BERAIN, Jean the Elder
(b. 1640, Saint-Mihiel, d. 1711, Paris)


French designer, architect, and engraver. He was born into a family of artists, whose real name was Leclerc, but went under the name of Berain. The Berain family moved to Paris c. 1644. Berain's father, also called Jean Berain, and his uncle Claude Berain were master gunsmiths. From the age of four Jean lived in Paris, where his family all worked as harquebusiers. In 1655 he married the daughter of a shoemaker, who gave him nine children, and was herself a painter.

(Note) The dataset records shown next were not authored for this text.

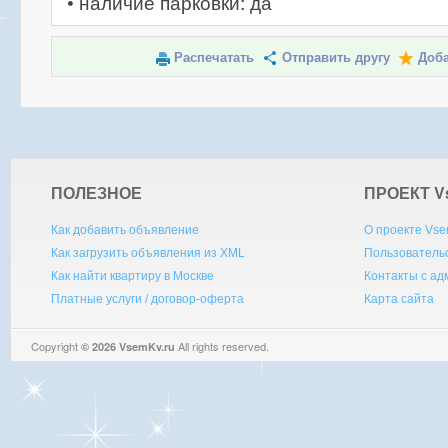
• наличие парковки: да
Распечатать
Отправить другу
Доба
ПОЛЕЗНОЕ
ПРОЕКТ V
Как добавить объявление
О проекте Vse
Как загрузить объявления из XML
Пользователь
Как найти квартиру в Москве
Контакты с а
Платные услуги / договор-оферта
Карта сайта
Copyright
All rights reserved.
© 2026 VsemKv.ru
Queries: 4 | 0.0029sec.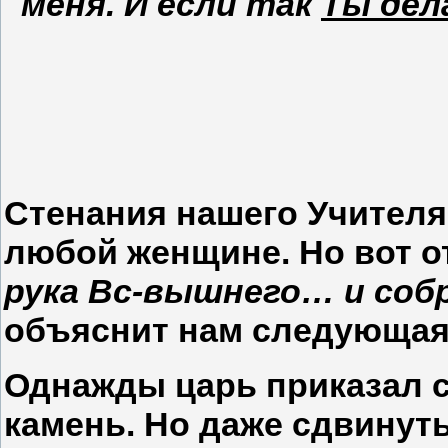
меня. И если так
Ты дел
Стенания нашего Учител
любой женщине. Но вот о
рука Вс-вышнего… и соб
объяснит нам следующая 
Однажды царь приказал 
камень. Но даже сдвинуть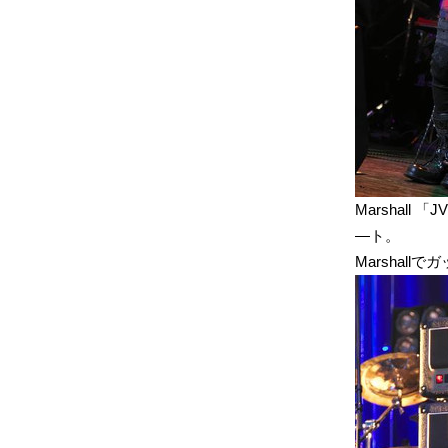
Marshall
―ト。
Marshall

In 1659 he had already produced a collection of engravings entitled Various Pieces for Harquebuziers; he then worked in obscurity until 1670, when he came to prominence by making ornamental engravings for the Apollo Gallery in the Louvre. He was a pupil of Henri de Gissey, the official designer of the Royal Chamber and Cabinet of King Louis XIV, and succeeded him in 1675. He went on to design carnival costumes, and worked on the grand events of the reign of Louis XIV, such as masked balls and funeral processions.

From 1675 onward he was regularly involved in creating decorations and machinery for the Paris Opéra, and organised festivals, firework displays and carousels; he also designed decorations for the King's ships, as well as paneling and mirrored fireplaces. He developed his own decorative style around 1670, which remained in vogue until the 18th century. When creating decorations for ships he always followed the same procedure, never deviating from it: this involved placing a god, goddess or saint at the front, and constructing behind it a vast composition that was directly related to the name of the ship. The allegories he chose were, of course, all homages to Louis XIV. He gave his name to this ornamental style, which was a refined and delicate variation on the Italian 'grotesques'.

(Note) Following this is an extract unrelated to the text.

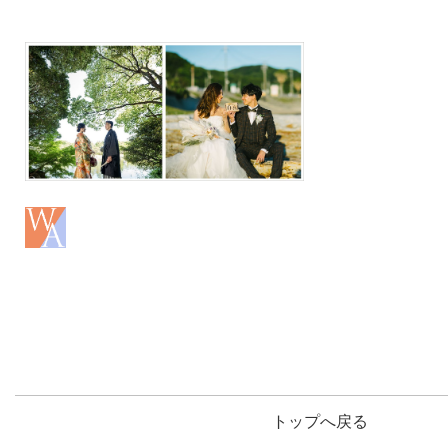
トップへ戻る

Although Berain was fully employed by the crown he had a number of other influential patrons. His designs for such clients as the Marquis de Seignelay, Louis de Mailly, Marquis de Nesles (1618-1708), and Karl XI of Sweden (reg 1660-97) represent the decoration usually associated with his name: grotesques, singeries, elements of the exotic, perfume burners, lambrequins, dais with draperies, masks, foliage and Strapwork.

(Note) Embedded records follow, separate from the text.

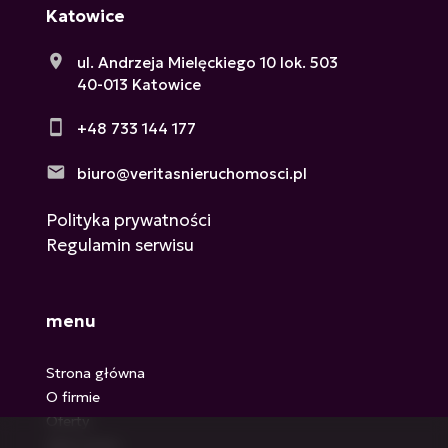
Katowice
ul. Andrzeja Mielęckiego 10 lok. 503
40-013 Katowice
+48 733 144 177
biuro@veritasnieruchomosci.pl
Polityka prywatności
Regulamin serwisu
menu
Strona główna
O firmie
Oferty
Zgłoszenia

Berain's work symbolized the later stages of the Louis XIV style and was a precursor of the more fanciful Rococo style. His important work undoubtedly had significant influence on such later designers as Claude Audran III and the Slodtz family. For many years after his death Berain's work continued to inspire such artists as the cabinetmaker André-Charles Boulle, and decoration after Berain was frequently to be found on ceramics produced at Moustiers and Rouen. Berain's work was widely disseminated through series of prints, among which was the Oeuvre de Jean Berain, recueillies par les soins du sieur Thuret (Paris, 1711). Jean Berain II, also employed by the crown, succeeded his father as Dessinateur de la Chambre et du Cabinet du Roi in 1711. His work is similar to that of his father, but he did not possess 'la génie du père'.